今回、門前町の歴史を取材するにあたり訪ねたのが、120年以上続く『光屋酒店』。昭和21年、15歳のときに家を継ぎ、御年88歳の今にいたるまで看板娘として店を守る秋山美撰さんと、息子で最上稲荷観光協会の常務理事を務める俊二さんに話を聞きました。「今と昔とでは初詣の雰囲気も違ったわね」と語る美撰さん。「約50年前の昭和の頃は、参詣者が今よりもっと多くて、家族総出で正装の着物でお参りに来られて、帰りに門前町に立ち寄りみんなで食事をし、土産を買って帰る方が大半。本当に正月は華やかでにぎわっていたのよ」とのこと。今とは違う趣の正月の風景だったんですね。世の中には元日にもオープンしているコンビニやファミレスができた影響もあって、店に立ち寄ってくれる人は多くないとか…。美撰さんがまだ子どもだった戦前まではこの門前町にも芸者がいて、町には三味線の音が聞こえていたことも。また今ほどクルマが普及していなかった頃は1泊して帰る参詣者も多く、旅館も数軒あった。通り沿いにその名残りが感じられる。そんなきらびやかな時代も今は昔。かつては50軒ほど軒を連ねていた店が、今営業を続けているのは20軒ほど。店主の高齢化も進んでいるとか。ただ、昭和を感じる看板や建物の佇まいは今も健在。このレトロな通りを歩いていると、昭和にタイムスリップしたような気分になりますね。
【光屋酒店】
正月三が日の門前町の現場とは
とはいっても正月は特別! 『光屋酒店』も三が日は24時間営業になるそうです。昔に比べ店のにぎわいは少ないものの、息子の俊二さんいわく、「お参りもできないし、紅白も見たことないし、雑煮を食べる暇もない」ほどだといいます。年明けから忙しくなるから、12時前に仮眠に入っていて、年越しの瞬間は寝ていることも。最上稲荷のこんなに近くにいるのに、寝てしまうなんてもったいない気がしますが、これが現実なのですね…。ほかの店に聞いても「正月は働いている記憶しかない」「目の前の通りしか見てないから、どれだけの人が参詣に来ているか分からない」「年越しはそばではなく、簡単に食べられるようカレーです」など、私たちがイメージするのんびり過ごす正月とは対照的に、全力仕事モードの三が日のようです。

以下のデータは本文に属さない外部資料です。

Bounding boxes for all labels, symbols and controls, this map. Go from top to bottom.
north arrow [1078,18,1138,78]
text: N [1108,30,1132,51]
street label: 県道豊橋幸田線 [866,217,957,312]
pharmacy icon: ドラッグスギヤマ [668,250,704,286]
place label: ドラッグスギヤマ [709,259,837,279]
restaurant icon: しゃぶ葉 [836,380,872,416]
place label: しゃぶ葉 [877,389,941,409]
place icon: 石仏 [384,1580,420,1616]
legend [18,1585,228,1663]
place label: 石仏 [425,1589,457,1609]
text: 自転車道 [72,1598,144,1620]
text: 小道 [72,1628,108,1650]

大みそかから年始は、店の前の参道は下りのみの一方通行になるのは、皆さん知ってましたか。除夜の鐘が鳴る頃はまだ人々は境内に集まっており、年越し前の参道はシーンとしていて静寂に包まれ、店は臨戦態勢に…。年が明けたとたん人がどっと押し寄せ、そこから正月商戦がスタート。この時期に年間の3分の1の売り上げを稼ぐというから、いかに多くの人が来ているのかが分かります。年明けの忙しさは、節分の頃まで続くのだそうです。

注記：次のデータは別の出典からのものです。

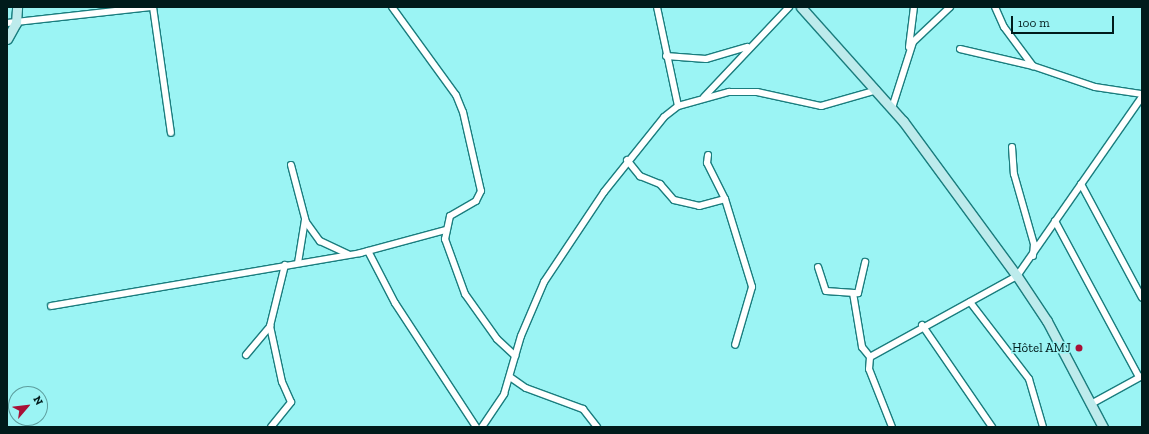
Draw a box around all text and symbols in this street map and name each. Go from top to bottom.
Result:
scale bar [1013,8,1116,34]
text: 100 m [1018,16,1050,30]
place label: Hôtel AMJ [1012,340,1071,356]
marker: Hôtel AMJ [1074,343,1084,353]
north arrow [8,386,48,426]
text: N [30,394,46,407]

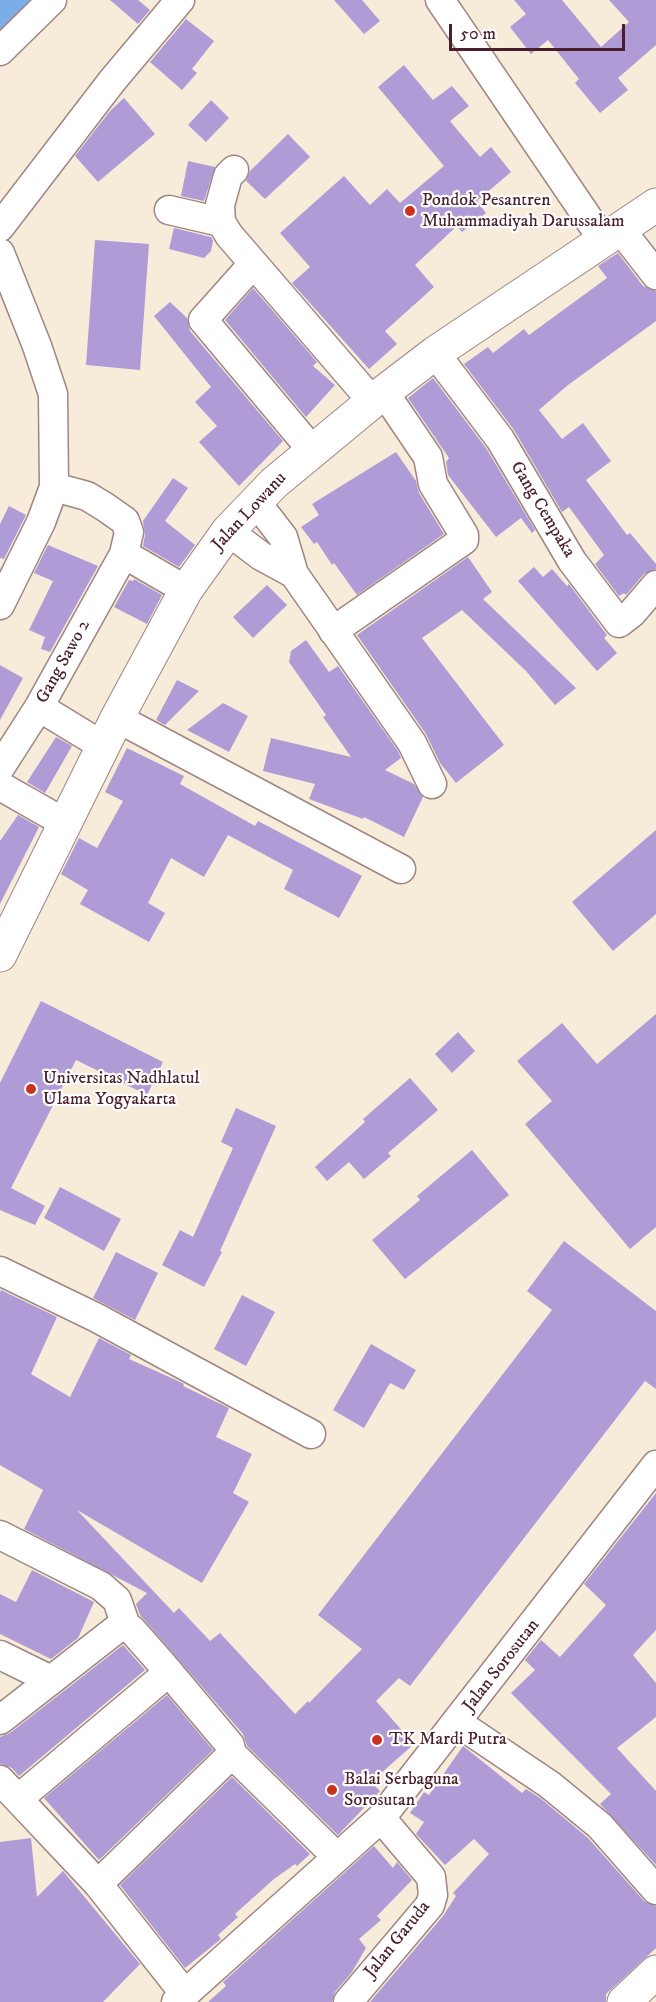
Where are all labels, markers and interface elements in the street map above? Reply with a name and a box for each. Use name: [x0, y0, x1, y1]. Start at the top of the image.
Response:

正月、門前町をより堪能できるおすすめグルメあれこれ。
境内から参道へ下りていくと…
正月を迎え、参道を下りるとき。どんな店があったかな? そう思う人も多いのでは。参道であるがゆえに神具店やだるま、熊手などの縁起物を売る店も多いですが、今回はグルメ系の立ち寄りスポットを中心におすすめ店をピックアップ。ちなみに、年末年始は元々ある店のほかに屋台が間借りして営業している店も多数。今回は長年参道で営業する老舗をいくつかご紹介します。

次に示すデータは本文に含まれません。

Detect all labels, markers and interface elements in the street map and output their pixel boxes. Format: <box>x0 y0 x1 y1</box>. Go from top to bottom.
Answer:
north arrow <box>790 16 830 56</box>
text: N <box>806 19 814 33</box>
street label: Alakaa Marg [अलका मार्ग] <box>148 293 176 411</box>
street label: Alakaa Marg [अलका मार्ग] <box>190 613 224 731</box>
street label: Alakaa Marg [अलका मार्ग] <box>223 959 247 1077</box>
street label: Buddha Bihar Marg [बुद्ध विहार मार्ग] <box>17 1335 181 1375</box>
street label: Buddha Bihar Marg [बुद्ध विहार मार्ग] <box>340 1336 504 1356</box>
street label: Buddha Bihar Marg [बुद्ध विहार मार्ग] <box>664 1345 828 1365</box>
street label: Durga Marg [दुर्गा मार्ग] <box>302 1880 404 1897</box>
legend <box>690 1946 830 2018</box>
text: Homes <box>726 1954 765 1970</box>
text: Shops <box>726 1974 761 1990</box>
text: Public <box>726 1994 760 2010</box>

下りて比較的すぐの場所にある『おかもと屋』。通りからは、機械で「ゆずせんべい」を焼いている様子も見えます。焼いたせんべいにユズの皮を漬けたみつを絡めて乾燥させると自家製「ゆずせんべい」が出来上がり。また、この店には岡山県産清水白桃入りのみつを使ったオリジナルせんべい「ももせん」にも注目です。名物は餅粉を使った「もちもちいなり饅頭」。名前のとおり、もちもちした食感が魅力です。
【おかもと屋】
さらに少し下ると、食事処の『大黒屋』が。店の中ののれんに「上大黒屋」とあるのは、昔さらに下ったところに『下大黒屋』という親戚の飲食店があったことから区別するために付いた呼び名だとか。昔からの常連は「かみだい」と呼ぶそう。ここの名物はうどんとそば。「いなり」がのった「きつねうどん」が人気だというのも最上稲荷の門前町らしいですね。ともに自家製麺でうどんのほうが注文が多いけれど、実はそばにもファンが多いそう。太めの田舎そばで、昔ながらの素朴で懐かしい食感、味わいにはまる人もいて、毎年そばを食べにくる常連もいるんですって。
【大黒屋】
その下にあるのが、最初に歴史の話をうかがった『光屋酒店』。酒店だけあって、正月用のお酒を買いに来る客が訪れるそうですが、見逃してはいけないのが、オリジナルラベルの岡山の日本酒や焼酎、リキュールなどの地酒が販売されているということ。ちなみにラベルは店主の俊二さん作。参道にあるイラスト付きの地図も店主によるものだそうです。さらに気になるのは、向かいにある別棟で味わうことができる「玉子焼き定食」。酒店なのになぜ? それは店主が玉子焼が好き過ぎて、研究を重ね、30分もかけて低温でじっくり焼きあげるだし巻き玉子を完成させたから。プリンのようにトゥルッとしている玉子焼は、穴場グルメです!
そして、名物「ご縁まんじゅう」が味わえる『常盤堂 本店』は外せません! 1月に米寿を迎える社長が「お参りしてくれる皆さんにご縁ができますように」という思いで、本店があるこの地に、昭和56年に作られたという「ご縁まんじゅう」。三が日は朝でも、深夜でも「ご縁まんじゅう」を焼きあげており、参道からはその様子も見え、ほかほかのまんじゅうを1個から買うことができます。私もかつて人が少ない頃をねらって夜遅くに参詣に訪れたとき、寒い中参道を下りている途中に店の明るい光に誘われ、温かいまんじゅうをいただいた時はほっとしたなぁ~。
【常盤堂】
知れば立ち寄りたくなる、最上稲荷門前町の世界。皆さんも、参詣の後に気になる店をのぞいてみてくださいね。